- JOB A -
From the thread on two electrons in a potential well, list every spin and level combination it gives for the first excited state.
- JOB B -
In one to three sentences, explain why the thread on two electrons in a potential well says the ground-state spin wave function must be antisymmetric.
- JOB C -
Write the next part of the thread on two electrons in a potential well, picking up after its final sentence.

- EXCERPTED PASSAGE -

--- BEGIN ---

In the ground state, both electrons are in the state with the lowest value of "n". E.g., in the case of an infinite potential well, the lowest quantum number is n=1. In this case, both electrons have n=1, but one electron is spin up and one electron is spin down, because of exclusion.
The first excited state is one in which one of the electrons has n=1 (lowest single particle level) and one of the electrons has n=2 (first excited single particle level). In this case, either spin is okay for either electron.
So there are four states: (n=1,up; n=2,up), (n=1,up; n=2, down), (n=1,down; n=2, up), (n=1,down; n=2,down).
And, No, the wave function is not just the superposition for each one. The wave function is a Slater Determinant of the single-particle wavefunctions.
For example, in the case of the ground state, the spatial part of the wavefunction is symmetric $$
\sin(x_1\pi/L)\sin(x_2\pi/L)
$$
and the spin part of the wavefunction is anti-symmetric
$$
|\uparrow\downarrow>-|\downarrow\uparrow>\;.
$$
You can work out the four excited states similarly.
The total wave function needs to be antisymmetric under particle interchange. Since each electron is in the same 1-particle ground state, $E_0(x)$, the spatial wave function will be symmetric under interchange; hence, the spin wave function must be antisymmetric.
The 2-particle wave function is:
$$ E_{0,0}(x_1, x_2) = E_0(x_1)E_0(x_2) = E_0(x_2)E_0(x_1) = E_0(x_2, x_1).$$
The rules regarding addition of angular momentum are well documented. The antisymmetric ground state will have $S=0$, and of course $S_z=0$:
$$\Xi_{1, 2} = \frac 1{\sqrt{2}}(\uparrow_1\downarrow_2-\downarrow_1\uparrow_2),$$
where the subscripts label the particle index (and the arrows indicate the z-component). Note that:
$$\Xi_{2, 1} = \frac 1{\sqrt{2}}(\uparrow_2\downarrow_1-\downarrow_2\uparrow_1) = -\frac 1{\sqrt{2}}(\uparrow_1\downarrow_2-\downarrow_1\uparrow_2)=-\Xi_{1, 2}$$
so that the spin state is indeed antisymmetric.
The total wave function is their product:
$$ \psi_{1, 2} = E_0(x_1)E_0(x_2)\Xi_{1, 2}.$$
Note that the statement "the electrons have different spin" is misleading (I would even say "classical"): they have the same spin: $J = \hbar\sqrt{j(j+1)} = \sqrt{3/2}\hbar$. They even have the same projection onto the $z-$axis: $\pm\hbar/2$--it's just that their combination is antisymmetric under interchange.
Finally: nowhere did I need to refer to the quantitative solution of the square well.

--- END ---

- Data excerpts -
--- BEGIN ---

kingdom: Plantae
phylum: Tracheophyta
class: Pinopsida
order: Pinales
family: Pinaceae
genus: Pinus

--- END ---

- EXERCISE RESULT A -
(n=1, up; n=2, up)
(n=1, up; n=2, down)
(n=1, down; n=2, up)
(n=1, down; n=2, down)

- EXERCISE RESULT B -
The total wave function has to be antisymmetric under particle interchange. Both electrons sit in the same one-particle ground state, so the spatial wave function is symmetric under interchange. The spin wave function must therefore be the antisymmetric part.

- EXERCISE RESULT C -
Best Answer
The particle of mass $m$ in the box of length $L$ in 1D is solved by wavefunctions $$ \begin{align} \psi_{n\alpha}&=A\sin (k_n x) e^{-\omega_n t}|\alpha \rangle\;, \\ k_n&=\frac{n\pi}{L}\;,\\ E_n&=\hbar \omega_n\;,\\ \omega_n&=\frac{\pi h n^2}{4L^2m}\;. \end{align} $$ Here, $|\alpha \rangle$ represents the spin state.
The global fermionic wavefunction for two particles is constructed from all pairs by anti-symmetrization, as $$ \Psi_{n\alpha m\beta}(x_1,x_2,t)=\psi_{n\alpha}(x_1,t)\psi_{m\beta}(x_2,t) - \psi_{m\beta}(x_1,t)\psi_{n\alpha}(x_2,t)\;. $$ Energy of state $\Psi_{n\alpha m\beta}(x_1,x_2,t)$ can be calculated as $$ (H_1+H_2)\Psi_{n\alpha m\beta}(x_1,x_2,t)=(E_n+E_m)\Psi_{n\alpha m\beta}(x_1,x_2,t)\;, $$ since each of the one-particle Hamiltonians acts on the respective one-particle wavefunction $\psi_{n\alpha}(x_1,t)$, which yields its eigenenergy $E_n$.
For identical spins, we are interested only in solutions for which $\alpha=\uparrow$ and $\beta=\uparrow$. The ground state is the lowest lying energy state of the system. In this case, it would correspond to $\Psi_{1\uparrow 1\uparrow}$, but this function is identically zero. Then next two lowest lying states are $\Psi_{1\uparrow 2\uparrow}$ and $\Psi_{2\uparrow 1\uparrow}$. Thanks to the antisymmetrization, $\Psi_{1\uparrow 2\uparrow} = -\Psi_{2\uparrow 1\uparrow}$ and it represents the ground state of the system with energy $E_1+E_2$. For opposite spins, we choose $\alpha=\uparrow$ and $\beta=\downarrow$. Here, the lowest lying energy state is $\Psi_{1\uparrow 1\downarrow}$ and it has energy $2E_1$.